Mr. Belloc Comes to His Evidence
And now let us come to Mr. Belloc’s second triad of arguments—his arguments, as he calls them, “from Evidence.” The sole witness on Evidence called is his own sturdy self. He calls himself into the box, and I will admit he gives his testimony in a bluff, straightforward manner—a good witness. He says very properly that the theory of Natural Selection repudiates any absolute fixity of species. But we have to remember that the rate of change in any species is dependent upon the balance between that species and its conditions, and if this remains fairly stable the species may remain for as long without remarkable developments, or indulge in variations not conditioned by external necessities. The classical Lingula of the geological text-books, a warm-water shell-fish, has remained much the same creature throughout the entire record, for hundreds of millions of years it may be. It was suited to its submarine life, and hardly any variation was possible that was not a disadvantage. It swayed about within narrow limits.

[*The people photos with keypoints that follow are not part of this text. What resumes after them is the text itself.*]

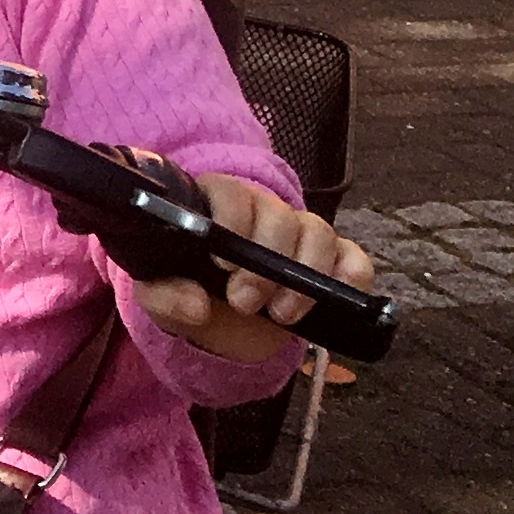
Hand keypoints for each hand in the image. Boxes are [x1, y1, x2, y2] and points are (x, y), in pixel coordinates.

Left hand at [125, 170, 374, 365]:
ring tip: (280, 314)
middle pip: (280, 216)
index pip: (231, 192)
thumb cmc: (188, 290)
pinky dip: (351, 277)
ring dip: (304, 278)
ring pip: (319, 233)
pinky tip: (332, 302)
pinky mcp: (332, 261)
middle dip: (265, 265)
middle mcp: (262, 210)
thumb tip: (196, 308)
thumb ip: (166, 297)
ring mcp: (301, 233)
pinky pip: (354, 258)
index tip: (222, 265)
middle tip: (244, 302)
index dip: (232, 222)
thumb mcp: (160, 295)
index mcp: (215, 203)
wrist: (220, 321)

This admission of a practical stability annoys Mr. Belloc; it seems to be a mean trick on the part of the Theory of Natural Selection. He rather spoils his case by saying that “according to Natural Selection” the swallow ought to go on flying “faster and faster with the process of time.” Until it bursts into flames like a meteor and vanishes from our world? And the Lingula ought to become more and more quiescent until it becomes a pebble? Yet plainly there is nothing in the Theory of Natural Selection to make the swallow fly any faster than its needs require. Excess of swiftness in a swallow may be as disadvantageous as jumping to conclusions can be to a controversialist.